Here's the information regarding NRPE from /var/log/messages on the monitored server:

Jun 10 12:57:01 virt2 nrpe[755]: INFO: SSL/TLS initialized. All network traffic will be encrypted.
Jun 10 12:57:01 virt2 nrpe[756]: Starting up daemon
Jun 10 12:57:01 virt2 nrpe[756]: Server listening on 0.0.0.0 port 5666.
Jun 10 12:57:01 virt2 nrpe[756]: Server listening on :: port 5666.
Jun 10 12:57:01 virt2 nrpe[756]: Warning: Daemon is configured to accept command arguments from clients!
Jun 10 12:57:01 virt2 nrpe[756]: Listening for connections on port 0
Jun 10 12:57:01 virt2 nrpe[756]: Allowing connections from: 127.0.0.1,10.200.X.X

Do you have any idea how to solve this issue?
Thanks in advance

Best Answer

The data you show us are self-inconsistent.

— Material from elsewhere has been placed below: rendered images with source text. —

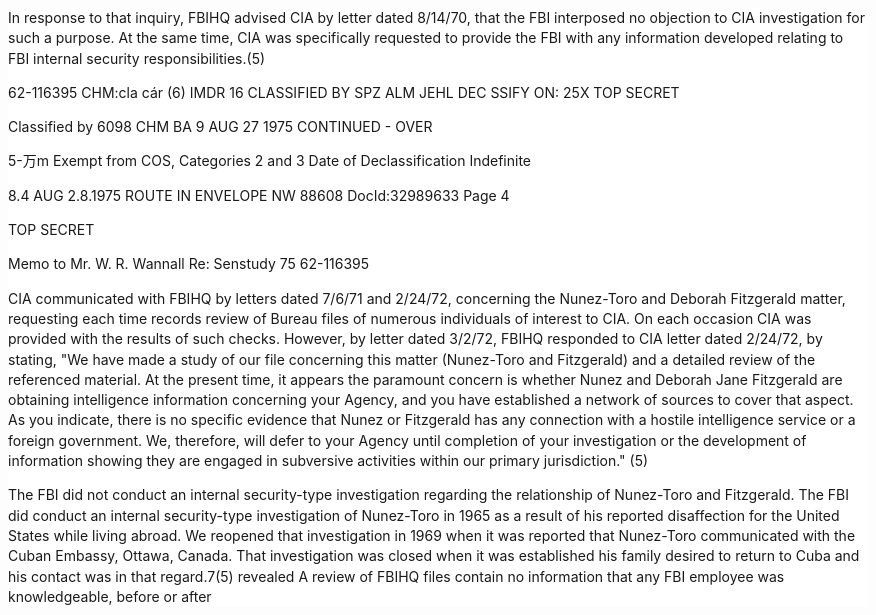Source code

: In response to that inquiry, FBIHQ advised CIA
by letter dated 8/14/70, that the FBI interposed no objection
to CIA investigation for such a purpose. At the same time,
CIA was specifically requested to provide the FBI with any
information developed relating to FBI internal security
responsibilities.(5)

62-116395
CHM:cla cár
(6)
IMDR 16
CLASSIFIED BY SPZ ALM JEHL
DEC SSIFY ON: 25X
TOP SECRET

Classified by 6098 CHM
BA
9 AUG 27 1975
CONTINUED - OVER

5-万m
Exempt from COS, Categories 2 and 3
Date of Declassification Indefinite

8.4 AUG 2.8.1975 ROUTE IN ENVELOPE
NW 88608 DocId:32989633 Page 4

TOP SECRET

Memo to Mr. W. R. Wannall
Re: Senstudy 75
62-116395

CIA communicated with FBIHQ by letters dated
7/6/71 and 2/24/72, concerning the Nunez-Toro and
Deborah Fitzgerald matter, requesting each time records
review of Bureau files of numerous individuals of interest
to CIA. On each occasion CIA was provided with the results
of such checks. However, by letter dated 3/2/72, FBIHQ
responded to CIA letter dated 2/24/72, by stating, "We have
made a study of our file concerning this matter (Nunez-Toro
and Fitzgerald) and a detailed review of the referenced
material. At the present time, it appears the paramount
concern is whether Nunez and Deborah Jane Fitzgerald are
obtaining intelligence information concerning your Agency,
and you have established a network of sources to cover that
aspect. As you indicate, there is no specific evidence
that Nunez or Fitzgerald has any connection with a hostile
intelligence service or a foreign government. We, therefore,
will defer to your Agency until completion of your investigation
or the development of information showing they are engaged
in subversive activities within our primary jurisdiction."
(5)

The FBI did not conduct an internal security-type
investigation regarding the relationship of Nunez-Toro and
Fitzgerald. The FBI did conduct an internal security-type
investigation of Nunez-Toro in 1965 as a result of his
reported disaffection for the United States while living
abroad. We reopened that investigation in 1969 when it was
reported that Nunez-Toro communicated with the Cuban Embassy,
Ottawa, Canada. That investigation was closed when it was
established his family desired to return to Cuba and his
contact was in that regard.7(5)
revealed
A review of FBIHQ files contain no information
that any FBI employee was knowledgeable, before or after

On nagios, you show yourself invoking the check on server monitored by using check_nrpe like so:

[root@nagios]# /usr/lib64/nagios/plugins/check_nrpe -H 10.200.X.X -c check_disk -a '-w 20% -c 10% /'

but when you show us monitored's nrpe.cfg file, the check is defined by a different name:

command[check_local_disk]=sudo /usr/lib64/nagios/plugins/check_disk -w $ARG1$ -c $ARG2$ -p $ARG3$

(I apologise for the lack of formatting, but I wanted the ability to highlight more than I wanted a monospaced font). It seems to me that the order of the parameters is also wrong, but I'm no expert on nrpe configurations that permit arguments to be passed.

At any rate, the -c foo argument to check_nrpe must match the command[foo] in the nrpe.cfg, and it doesn't. That can only mean that either something you've showed us isn't so, or you're proving that you can invoke check_nrpe against the wrong server.

Edit: I think I've already been fairly clear about trying to solve it. You say the GUI doesn't run the check correctly. OK. So you're right that the normal next step is to run it from the command line, but it's quite important to run the same check against the same client. You've shown us the client's nrpe.cfg, so assuming that the client really is 10.200.X.X, from the server show us the results of

[root@nagios]# /usr/lib64/nagios/plugins/check_nrpe -H 10.200.X.X -c check_local_disk -a '-w 20% -c 10% /'

It would be useful to see the check_nrpe entry from the server's commands.cfg file, as well, just to confirm that all lines up. We will now be trying to do what the server's doing, so if the command above fails, we can debug and fix the failure. If it succeeds, we have to drill down a little harder.